The separation of the components into two daughter cells does not involve the reformation of the nucleus.
In almost all species of animals and some fungi, cytokinesis separates the cell contents via a cleavage furrow.
In plants, a cell plate is formed when Golgi vesicles fusion at the metaphase plate.
The formation of cell walls that separate the two daughter cells is the result of this cell plate.
The first meiotic division of a diploid cell resulted in two haploid cells.
The cells are haploid because there are only one pair of chromosomes at each pole.
Only one full set of the chromosomes is present.
The cells are considered haploid because there is only one set of chromosomes.
Sister chromatids are only duplicate of one of the two chromosomes, except for changes that occurred during crossing over.
Four haploid daughter cells will be created in meiosis II.
Interkinesis does not have an S phase.
I go through the events of meiosis II in chronological order.
Four new haploid gametes were formed when the sister chromatids within the two daughter cells separated.
The mechanics of meiosis II are the same as those of mitosis, except that each dividing cell has only one set of chromosomes.
Each cell has half the number of sister chromatids to separate out as a diploid cell.
Haploid cells in G2 are similar to cells at the start of meiosis II.
In telophase I, the chromosomes condense.
Nuclear envelopes fragment into small objects.
During interkinesis, the duplicated MTOCs move away from each other towards opposite poles, and new spindles are formed.
The nuclear envelopes have been broken down.
The kinetochore that each sister forms is attached to the microtubules.
The chromatids are aligned at the equator.
The sister chromatids are pulled apart by the kinetochore microtubules.
The cell has nonkinetochore microtubules.
In metaphase I, the fused kinetochores of the homologous chromosomes are arranged at the midline of the cell.
The homologous chromosomes are separated in anaphase I.
In metaphase II, the kinetochores of sister chromatids are arranged at the center of the cells.
The sisters separate in anaphase II.
The chromosomes arrive at different poles.
Nuclear envelopes are around the chromosomes.
If the parent cell was diploid, then cytokinesis separates the two cells into four different types of cells.
The cells produced are unique because of the random assortment of paternal and maternal homologs and because of the recombination of maternal and paternal segments of chromosomes.
Four haploid daughter cells are formed from an animal cell with a diploid number of four.
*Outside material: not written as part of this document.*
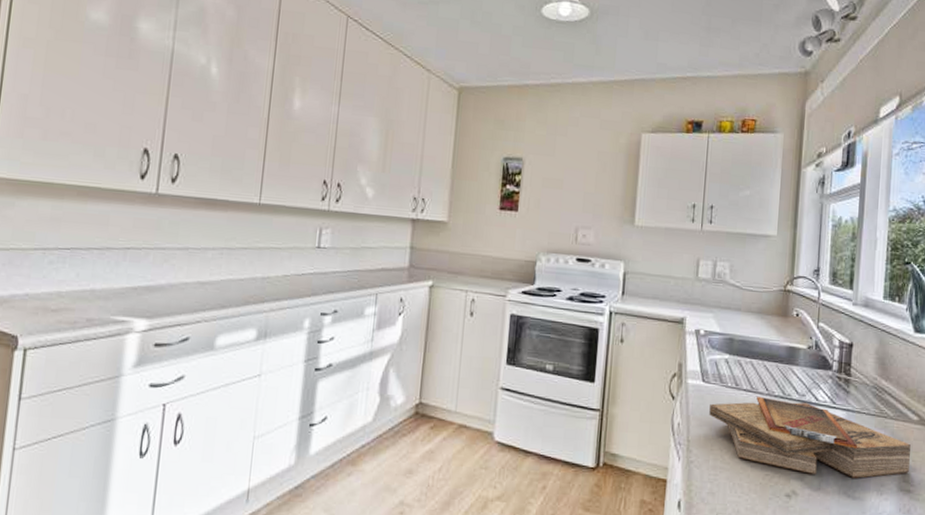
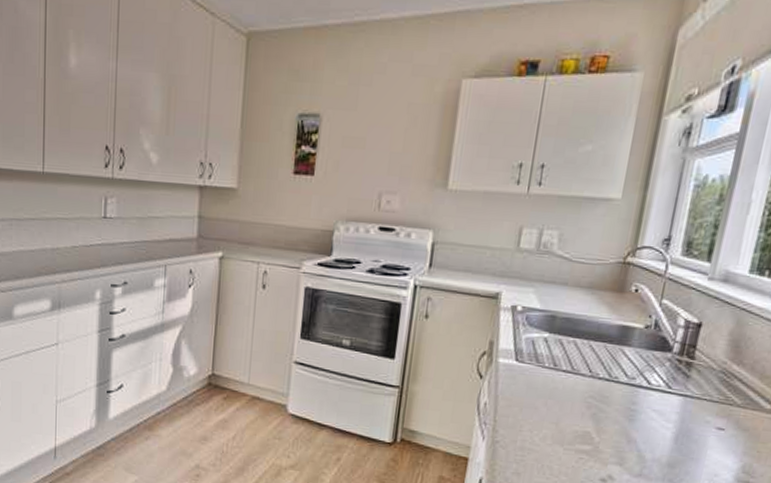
clipboard: present [709,396,911,478] -> none [520,377,758,467]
There are two forms of division of the nucleus in cells.
They have some similarities, but also have a number of important and distinct differences that lead to very different outcomes.
A single nuclear division results in two nuclei being partitioned into two new cells.
The nucleus of the original nucleus is identical to the nucleus resulting from a mitotic division.
There are two sets of chromosomes in the case of haploid cells and one set in the case of diploid cells.
Meiosis consists of two nuclear divisions resulting in four different types of cells.
The four nuclei produced during meiosis are not the same as one another.
The nuclear division in meiosis I is very different from the one in mitosis.
The chromosomes develop chiasmata after this.
The chromosomes line up along the metaphase plate with kinetochore fibers attached to each kinetochore.
All of the events occur in meiosis I.
The ploidy level, the number of sets of chromosomes in each future nucleus, has been reduced when the chiasmata resolve and the tetrad is broken up.
There is no reduction in ploidy level.
Meiosis II is similar to a division.
The duplicated chromosomes line up on the metaphase plate with the kinetochores attached to the opposite poles.
The kinetochores divide and one sister chromatid are pulled to one pole while the other sister is pulled to the other pole during anaphase II.
The two products of each individual meiosis II division would be the same.
They are different because of the fact that there has always been one.
Although there are fewer copies of the genome in the resulting cells, there is still one set of chromosomes.
Two nuclear divisions are included in meiosis, which is preceded by one cycle of DNA replication.